(TASK OBJECTIVE):
Write out, from the entries below, exactly the lines that run between the lines holding "profession, répondant aux" and "Paket Tour Bali", inclusive, and stop there.

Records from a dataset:
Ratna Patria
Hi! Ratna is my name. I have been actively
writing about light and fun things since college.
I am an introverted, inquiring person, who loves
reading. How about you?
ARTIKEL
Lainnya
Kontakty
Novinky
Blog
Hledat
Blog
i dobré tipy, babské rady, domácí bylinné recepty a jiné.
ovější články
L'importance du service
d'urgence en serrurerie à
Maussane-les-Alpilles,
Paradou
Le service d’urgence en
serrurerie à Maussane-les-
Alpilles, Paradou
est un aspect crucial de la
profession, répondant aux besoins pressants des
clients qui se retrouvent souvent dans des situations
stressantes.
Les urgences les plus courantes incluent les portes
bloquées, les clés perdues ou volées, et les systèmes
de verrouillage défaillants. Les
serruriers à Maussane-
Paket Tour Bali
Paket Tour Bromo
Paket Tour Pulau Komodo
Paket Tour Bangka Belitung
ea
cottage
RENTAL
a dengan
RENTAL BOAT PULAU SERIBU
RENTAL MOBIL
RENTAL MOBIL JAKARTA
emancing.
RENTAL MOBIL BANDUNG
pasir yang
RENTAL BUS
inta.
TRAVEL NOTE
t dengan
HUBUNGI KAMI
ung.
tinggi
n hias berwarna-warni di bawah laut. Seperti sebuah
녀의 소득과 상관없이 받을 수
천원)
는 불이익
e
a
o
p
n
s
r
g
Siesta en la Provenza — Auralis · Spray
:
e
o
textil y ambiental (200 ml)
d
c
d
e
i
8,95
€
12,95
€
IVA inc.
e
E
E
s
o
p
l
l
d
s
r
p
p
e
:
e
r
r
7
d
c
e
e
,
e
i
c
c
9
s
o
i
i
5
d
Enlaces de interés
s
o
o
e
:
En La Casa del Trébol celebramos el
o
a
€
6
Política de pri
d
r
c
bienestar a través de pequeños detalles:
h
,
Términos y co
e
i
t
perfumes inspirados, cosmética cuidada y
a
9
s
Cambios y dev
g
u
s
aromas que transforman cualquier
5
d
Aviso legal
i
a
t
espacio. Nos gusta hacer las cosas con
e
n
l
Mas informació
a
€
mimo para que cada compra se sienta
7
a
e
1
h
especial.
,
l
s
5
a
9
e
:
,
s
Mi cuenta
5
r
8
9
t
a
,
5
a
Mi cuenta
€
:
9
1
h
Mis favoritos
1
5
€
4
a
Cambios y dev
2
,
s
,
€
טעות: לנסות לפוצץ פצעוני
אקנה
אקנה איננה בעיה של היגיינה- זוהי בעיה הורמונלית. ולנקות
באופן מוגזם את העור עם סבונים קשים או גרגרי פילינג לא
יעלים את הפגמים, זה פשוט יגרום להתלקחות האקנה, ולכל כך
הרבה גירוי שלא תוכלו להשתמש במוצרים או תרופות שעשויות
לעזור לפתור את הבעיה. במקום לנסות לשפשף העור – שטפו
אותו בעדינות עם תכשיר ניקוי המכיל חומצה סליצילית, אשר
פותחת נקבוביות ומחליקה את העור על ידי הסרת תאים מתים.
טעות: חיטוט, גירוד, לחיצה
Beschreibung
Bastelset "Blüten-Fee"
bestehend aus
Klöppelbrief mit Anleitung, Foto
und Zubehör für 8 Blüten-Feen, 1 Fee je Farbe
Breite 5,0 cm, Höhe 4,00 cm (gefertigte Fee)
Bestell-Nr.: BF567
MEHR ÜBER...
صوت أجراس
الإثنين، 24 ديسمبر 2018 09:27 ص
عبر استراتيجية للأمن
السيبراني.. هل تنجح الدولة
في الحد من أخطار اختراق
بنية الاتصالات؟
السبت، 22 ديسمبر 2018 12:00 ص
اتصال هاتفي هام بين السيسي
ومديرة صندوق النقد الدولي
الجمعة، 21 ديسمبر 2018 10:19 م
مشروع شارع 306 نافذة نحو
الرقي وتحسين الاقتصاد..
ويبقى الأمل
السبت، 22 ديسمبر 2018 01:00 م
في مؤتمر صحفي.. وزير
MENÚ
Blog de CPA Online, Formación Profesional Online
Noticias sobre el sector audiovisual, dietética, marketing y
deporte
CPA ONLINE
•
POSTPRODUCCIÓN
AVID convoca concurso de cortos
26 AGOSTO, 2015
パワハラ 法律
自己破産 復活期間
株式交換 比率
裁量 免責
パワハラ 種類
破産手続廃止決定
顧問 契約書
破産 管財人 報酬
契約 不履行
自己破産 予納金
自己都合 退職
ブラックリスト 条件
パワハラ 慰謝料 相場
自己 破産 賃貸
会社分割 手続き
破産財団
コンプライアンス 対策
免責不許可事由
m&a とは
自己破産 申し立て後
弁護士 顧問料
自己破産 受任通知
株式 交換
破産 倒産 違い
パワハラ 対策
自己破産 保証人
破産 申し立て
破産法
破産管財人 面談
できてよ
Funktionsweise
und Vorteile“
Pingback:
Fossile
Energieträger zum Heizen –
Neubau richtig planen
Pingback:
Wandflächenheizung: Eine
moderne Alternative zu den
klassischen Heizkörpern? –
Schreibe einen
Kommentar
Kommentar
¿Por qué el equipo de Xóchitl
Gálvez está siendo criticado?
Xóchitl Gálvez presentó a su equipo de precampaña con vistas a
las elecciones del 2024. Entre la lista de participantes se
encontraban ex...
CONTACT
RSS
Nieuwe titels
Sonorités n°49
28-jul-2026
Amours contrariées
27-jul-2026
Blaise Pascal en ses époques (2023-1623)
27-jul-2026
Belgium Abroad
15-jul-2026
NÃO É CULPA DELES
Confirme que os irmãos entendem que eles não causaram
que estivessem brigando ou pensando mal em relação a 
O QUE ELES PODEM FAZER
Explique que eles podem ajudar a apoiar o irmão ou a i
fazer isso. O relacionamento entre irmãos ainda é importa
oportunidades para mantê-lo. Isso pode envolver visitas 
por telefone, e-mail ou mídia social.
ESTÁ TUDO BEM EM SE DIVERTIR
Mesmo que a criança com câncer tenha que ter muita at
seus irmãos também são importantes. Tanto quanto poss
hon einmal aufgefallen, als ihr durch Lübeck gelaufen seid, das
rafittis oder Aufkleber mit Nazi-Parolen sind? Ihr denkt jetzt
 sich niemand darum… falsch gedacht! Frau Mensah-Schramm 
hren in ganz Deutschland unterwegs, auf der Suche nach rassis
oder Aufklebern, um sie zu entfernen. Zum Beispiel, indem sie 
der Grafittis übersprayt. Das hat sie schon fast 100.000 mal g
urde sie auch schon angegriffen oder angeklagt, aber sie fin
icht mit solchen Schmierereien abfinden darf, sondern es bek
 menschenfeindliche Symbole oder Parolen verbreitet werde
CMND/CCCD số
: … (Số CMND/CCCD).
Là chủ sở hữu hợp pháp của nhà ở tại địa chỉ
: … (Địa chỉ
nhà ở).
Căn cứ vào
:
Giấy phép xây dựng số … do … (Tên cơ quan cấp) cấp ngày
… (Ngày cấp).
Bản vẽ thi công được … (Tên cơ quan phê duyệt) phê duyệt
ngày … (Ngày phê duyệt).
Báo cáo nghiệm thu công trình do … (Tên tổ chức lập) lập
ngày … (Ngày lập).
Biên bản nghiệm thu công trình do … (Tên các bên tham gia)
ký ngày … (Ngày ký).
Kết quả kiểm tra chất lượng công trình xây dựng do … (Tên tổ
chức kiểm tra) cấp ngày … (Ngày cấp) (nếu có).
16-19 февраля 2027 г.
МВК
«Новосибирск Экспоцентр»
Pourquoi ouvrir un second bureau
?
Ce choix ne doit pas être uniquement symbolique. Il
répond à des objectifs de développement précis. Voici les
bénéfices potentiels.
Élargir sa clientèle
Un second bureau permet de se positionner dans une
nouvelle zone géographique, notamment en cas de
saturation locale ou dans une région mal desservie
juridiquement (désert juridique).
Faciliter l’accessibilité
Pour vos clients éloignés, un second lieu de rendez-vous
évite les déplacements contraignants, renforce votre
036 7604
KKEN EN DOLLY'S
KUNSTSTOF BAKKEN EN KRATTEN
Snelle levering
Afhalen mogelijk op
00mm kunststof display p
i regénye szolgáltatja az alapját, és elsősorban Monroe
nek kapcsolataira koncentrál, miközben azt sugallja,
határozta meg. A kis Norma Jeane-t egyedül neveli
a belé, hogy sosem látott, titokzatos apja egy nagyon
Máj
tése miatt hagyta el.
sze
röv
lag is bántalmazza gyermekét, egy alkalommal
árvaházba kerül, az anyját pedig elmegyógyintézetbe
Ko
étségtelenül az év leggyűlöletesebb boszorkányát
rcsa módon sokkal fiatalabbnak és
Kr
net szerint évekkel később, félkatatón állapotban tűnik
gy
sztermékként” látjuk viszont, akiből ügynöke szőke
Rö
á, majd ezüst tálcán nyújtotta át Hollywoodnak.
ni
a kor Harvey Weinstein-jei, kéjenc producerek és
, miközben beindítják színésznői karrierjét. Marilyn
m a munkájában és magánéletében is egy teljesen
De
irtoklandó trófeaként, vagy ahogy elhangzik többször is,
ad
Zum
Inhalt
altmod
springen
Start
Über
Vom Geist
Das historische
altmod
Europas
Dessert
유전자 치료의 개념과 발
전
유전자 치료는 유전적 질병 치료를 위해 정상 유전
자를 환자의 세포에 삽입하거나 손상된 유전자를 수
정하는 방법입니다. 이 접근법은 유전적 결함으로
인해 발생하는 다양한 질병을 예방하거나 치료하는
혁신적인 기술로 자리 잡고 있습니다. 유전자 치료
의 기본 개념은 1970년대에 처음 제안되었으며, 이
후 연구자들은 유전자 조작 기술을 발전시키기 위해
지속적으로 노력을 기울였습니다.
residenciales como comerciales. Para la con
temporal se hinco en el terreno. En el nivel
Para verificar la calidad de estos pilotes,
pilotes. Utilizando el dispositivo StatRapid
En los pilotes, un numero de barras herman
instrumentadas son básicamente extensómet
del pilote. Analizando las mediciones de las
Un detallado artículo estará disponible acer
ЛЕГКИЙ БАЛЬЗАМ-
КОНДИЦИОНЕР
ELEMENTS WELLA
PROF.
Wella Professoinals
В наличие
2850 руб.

(RESULT):
profession, répondant aux besoins pressants des
clients qui se retrouvent souvent dans des situations
stressantes.
Les urgences les plus courantes incluent les portes
bloquées, les clés perdues ou volées, et les systèmes
de verrouillage défaillants. Les
serruriers à Maussane-
Paket Tour Bali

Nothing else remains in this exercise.